D’abord pas le docu­ment, que cer­taines de nos consœurs ont jugé « for­mi­dable », pour par­ler comme elles, sur les cou­chages, – les­quels tiennent en effet une place invrai­sem­blable dans le bou­quin. Moi, entre nous, je n’en reviens pas de tout ce que ces gars-là arrivent encore à faire au déduit, avec la super­lu­ci­di­té qu’ils gardent sur ce qu’ils y font. Ils ont bien de la chance ; à moins que ce ne soit le contraire. Optique de voyeur, à laquelle même dans sa cru­di­té échappe seule, mais magni­fi­que­ment, l’histoire d’amour vécue en Amé­rique par le per­son­nage qui raconte.

Non, le vrai docu­ment est d’autre nature. La guerre s’achève à peine et, autour des deux per­son­nages prin­ci­paux, Dubreuil, évi­dem­ment né de Sartre, et Per­ron, non moins évi­dem­ment né de Camus, nous assis­tons à ce qui aura été le drame et le qui­pro­quo d’après la Libération.

Je par­lais plus haut de cette espèce de demi-incons­cience culti­vée par cer­tains intel­lec­tuels, et d’autant plus insi­dieuse qu’elle s’opère au nom d’une soi-disant recherche exa­cer­bée de la conscience claire. Peut-être fal­lait-il, pour nous la faire tou­cher du doigt, un auteur qui soit lui-même affec­té du même mal ?

Un ami, qui fut l’un des plus enga­gés dans les luttes d’alors, mais qui, lui a su sor­tir du mal­donne et du qui­pro­quo, me disait : « Com­ment ? c’est cela, l’intelligence fran­çaise ? toute cette phi­lo­so­phie pour abou­tir à s’aligner sur la dic­ta­ture sta­li­nienne, à iden­ti­fier, avec une bêtise à cou­per au cou­teau, la classe ouvrière et le par­ti com­mu­niste ? toute cette cogi­ta­tion pour, en fin de compte, se décer­ve­ler ? C’est déri­soire. » À quoi je répon­dis : « Mais c’est la réa­li­té qui est déri­soire, et c’est parce qu’il l’endosse si déri­soi­re­ment que le roman « les Man­da­rins » est, bien plus encore que l’auteur ne s’en doute, un docu­ment de pre­mier ordre sur la confu­sion dont nous avons failli crever. »

Oui, mal­gré tant de para­lo­gismes (après les mains, les cer­veaux sales), je ne pou­vais pas m’empêcher, lisant ce livre, de repen­ser sou­vent à ce que me disait Silone à Rome, peu de temps après qu’il eut fait la connais­sance de Simone de Beau­voir et selon la tour­nure qui lui est fami­lière quand il se penche sur cette excep­tion, quelqu’un d’honnête : « C’est une bonne femme. » Mor­van, dans ce numé­ro-ci, évoque le « sui­cide » d’Aragon.
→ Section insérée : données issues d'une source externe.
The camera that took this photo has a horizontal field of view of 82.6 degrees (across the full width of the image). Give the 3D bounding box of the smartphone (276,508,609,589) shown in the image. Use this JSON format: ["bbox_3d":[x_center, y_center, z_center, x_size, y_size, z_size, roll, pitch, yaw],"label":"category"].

Mais en ce qui concerne les sar­triens, Fon­tol, à mon avis, sou­li­gnait avec rai­son, dans son article sur « L’école du sui­cide », que c’est à force d’honnêteté qu’ils sont deve­nus – ce qu’ils sont deve­nus. Chez Madame de Beau­voir cela est d’autant plus sen­sible qu’elle garde – elle est femme et elle est « née » – une cer­taine réserve, qui l’empêche, même quand elle s’y laisse choir, de se vau­trer dans l’erreur.
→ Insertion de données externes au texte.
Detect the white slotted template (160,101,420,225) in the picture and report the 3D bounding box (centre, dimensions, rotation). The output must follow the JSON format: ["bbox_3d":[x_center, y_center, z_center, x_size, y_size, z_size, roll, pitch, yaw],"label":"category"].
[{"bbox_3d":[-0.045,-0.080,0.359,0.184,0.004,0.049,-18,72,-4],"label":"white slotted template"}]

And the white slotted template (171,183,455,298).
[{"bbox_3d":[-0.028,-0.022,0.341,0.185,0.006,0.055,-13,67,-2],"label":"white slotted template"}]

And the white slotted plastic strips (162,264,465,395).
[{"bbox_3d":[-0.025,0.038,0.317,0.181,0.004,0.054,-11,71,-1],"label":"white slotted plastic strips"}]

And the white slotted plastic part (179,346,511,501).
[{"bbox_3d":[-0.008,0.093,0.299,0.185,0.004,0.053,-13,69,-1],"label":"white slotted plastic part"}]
Un pas­sage par­ti­cu­liè­re­ment fort me revient, celui où l’on voit Per­ron (je crois) contem­pler Paris dans le petit matin. Le Paris d’après la Libération.

Grande ville intacte et qui a gar­dé tous les attri­buts de sa puis­sance et de sa gloire. Mais ce n’est qu’une appa­rence. Mora­le­ment, la Ville est en fait aus­si détruite que tant d’autres par les bombes.
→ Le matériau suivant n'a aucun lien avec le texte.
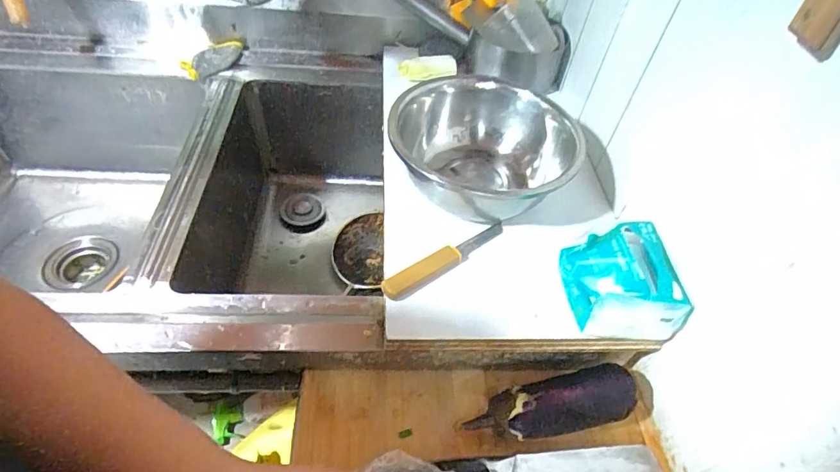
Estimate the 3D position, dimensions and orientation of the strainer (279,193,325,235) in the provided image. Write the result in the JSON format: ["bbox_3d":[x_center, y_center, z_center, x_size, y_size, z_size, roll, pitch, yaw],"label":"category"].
[{"bbox_3d":[-0.230,-0.047,0.919,0.085,0.024,0.093,3,48,-4],"label":"strainer"}]

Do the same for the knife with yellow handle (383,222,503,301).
[{"bbox_3d":[0.031,0.025,0.531,0.172,0.019,0.021,-29,58,-28],"label":"knife with yellow handle"}]

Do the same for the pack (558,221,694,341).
[{"bbox_3d":[0.213,0.040,0.497,0.111,0.059,0.121,2,48,-5],"label":"pack"}]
C’est parce qu’ils nous peignent, en par­tie à l’insu de l’auteur, ce monde de ruines inavouées et son reflet, l’autre monde de ruines, éga­le­ment inavouées à quoi se réduit la « pen­sée » d’une cer­taine intel­li­gent­sia fran­çaise, que « les Man­da­rins » ont, à mon sens, la valeur d’un docu­ment insigne, assez véri­dique, même, pour inci­ter à faire ce que ne fait point Madame de Beau­voir : choi­sir d’entreprendre une recons­truc­tion véri­table, sous le signe de la vraie liberté.